作業課題 1
PowerFLOWに関する記事について、次の問いに答えてください。
(a) 同社が最近力を入れている連携の相手は、どのようなツールですか？
(b) 専門のサポート部隊は、どのようなアプリケーションごとに設置されていますか？
(c) 実験と計算のコリレーションを取るため、サポートスタッフはときにどこに入って検討しますか？
作業課題 2
PowerFLOWに関する記事の最後の文に続けて、その先を書き進めてください。

学習テキスト
__________
PowerFLOWによる結果をレンダリング処理した画像

 もう1つ、最近同社が力を入れているのは、設計最適化ツールとの連携だという。ある課題について1回だけ計算し、それに基づいて人が判断するという手法ではなく、設計最適化ツールを用いて設計初期の段階で複数の条件を同時検討してしまう。同社では、最適化ツールと同社製品との橋渡しとなるインターフェイスも提供している。

専門部隊による手厚いサポート

 同社では、ユーザーサポートにも非常に力を入れて取り組んでいる。同社は、空力、音響、熱などのアプリケーションごとに専門のサポート部隊を設置している。彼らが顧客の抱える課題を的確に把握したうえで、手法開発もする。「わたしどももアプリケーションをよく理解したうえで、お客さまに単に使い方だけをお伝えするのではなく、あくまで設計開発に使えるようにするための設定や、信頼性の高い検証データ提供などしています」(石川社長)。

 単なる電話やメールの対応だけではなく、同社のサポートスタッフが企業に直接伺ったうえで、顧客とともに実際の課題に取り組んでいる。実験と計算のコリレーションを取るため、ときに顧客企業の実験設備に入って検討することもあるとのことだ。ソフトウェアだけではなく、ハードウェアも含めたコンサルテーションを行っている。
__________
データ内容
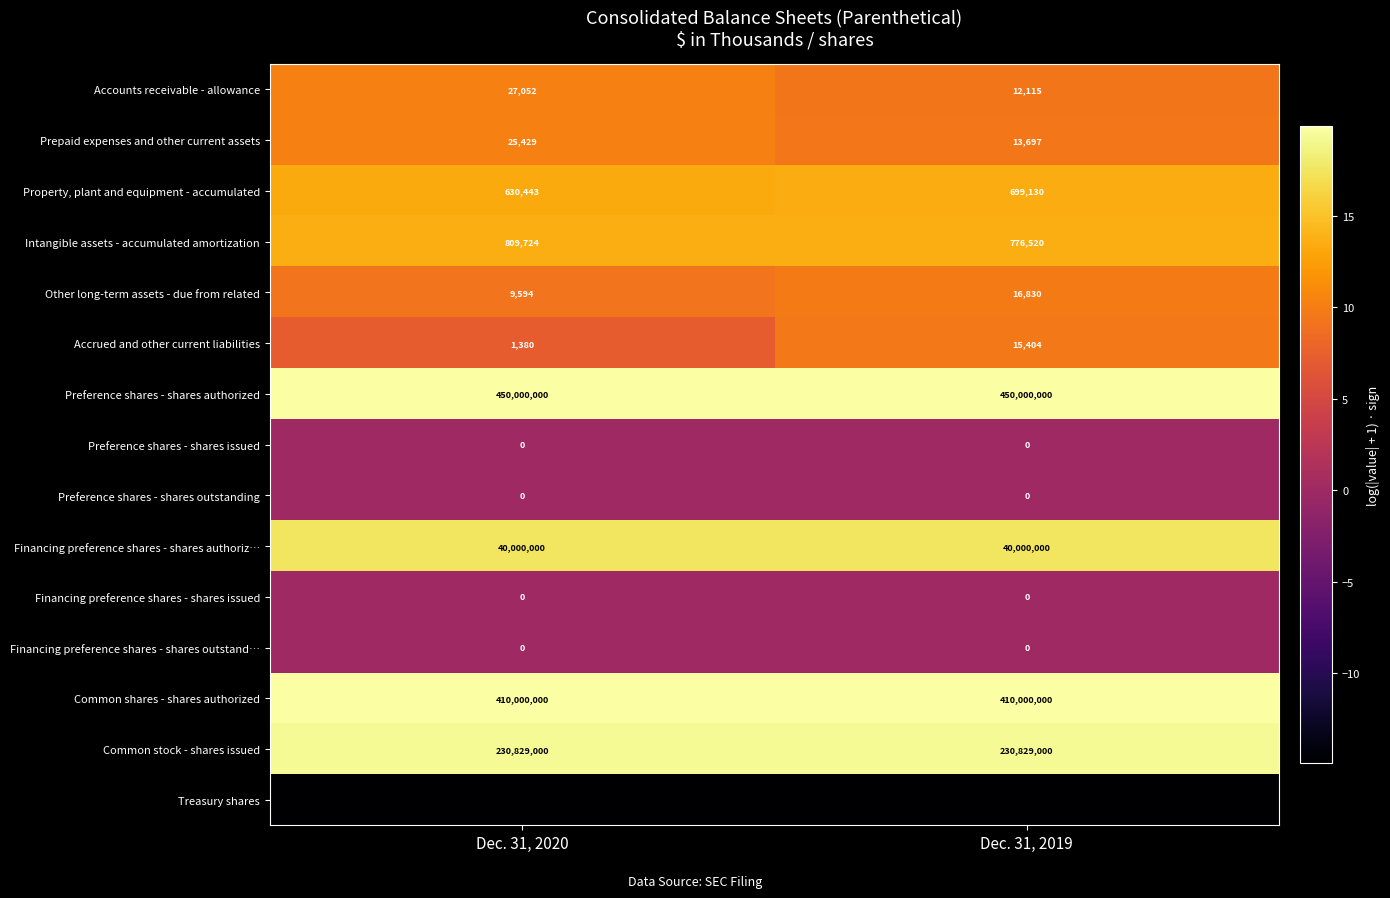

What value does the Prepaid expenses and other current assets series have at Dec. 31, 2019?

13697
__________
解答欄 1
(a) 設計最適化ツール
(b) 空力、音響、熱など
(c) 顧客企業の実験設備

解答欄 2
 汎用性を無理に求めず、高い専門性にフォーカスする製品を提供する。しかし、ツール自身の特殊性や高い技術について誇示することは決してない。あくまでその性質を生かして、世界のデジタルな設計を力強く支援していくことを同社のミッションとして掲げる。

 専門性の高い製品といえども、適用できる分野は広い。これまで強みとしてきた自動車分野だけではなく、家電や空調関係にも同社のツールをどんどん広めていきたいと石川社長はいう。世界の数々の名車を生み出してきたテクノロジーが、これからの製品開発のあり方を大きく変えるだろう。

■独自の解析手法を核に、さまざまなツールを展開するエクサ・ジャパン

エクサ・コーポレーションは、格子ボルツマン法という解析手法を採用した独自開発の3次元熱流体解析ソフトウェア「PowerFLOW」を開発している米国のCAEベンダだ。同製品は、数多くの大手自動車メーカーに採用され、その開発業務改善に多大な貢献をしてきた。1992年の創業以来、同社の収益は年々、著しい成長を遂げている。 エクサ・ジャパンはその日本法人で、2005年4月に設立。PowerFLOW以外にも、さまざまな設計・解析ツールおよびコンサルティング・サービスを提供する。

■流体解析におけるシステム性能の特徴
CPU性能が与える影響のほかに、メモリバンド幅(データ転送性能)がシステムに与える影響が非常に大きい。

■PowerFLOW CFDにお勧めなシステム構成は?
富士通 PCクラスタ おすすめ構成
Quick Start Suite「ベースモデル」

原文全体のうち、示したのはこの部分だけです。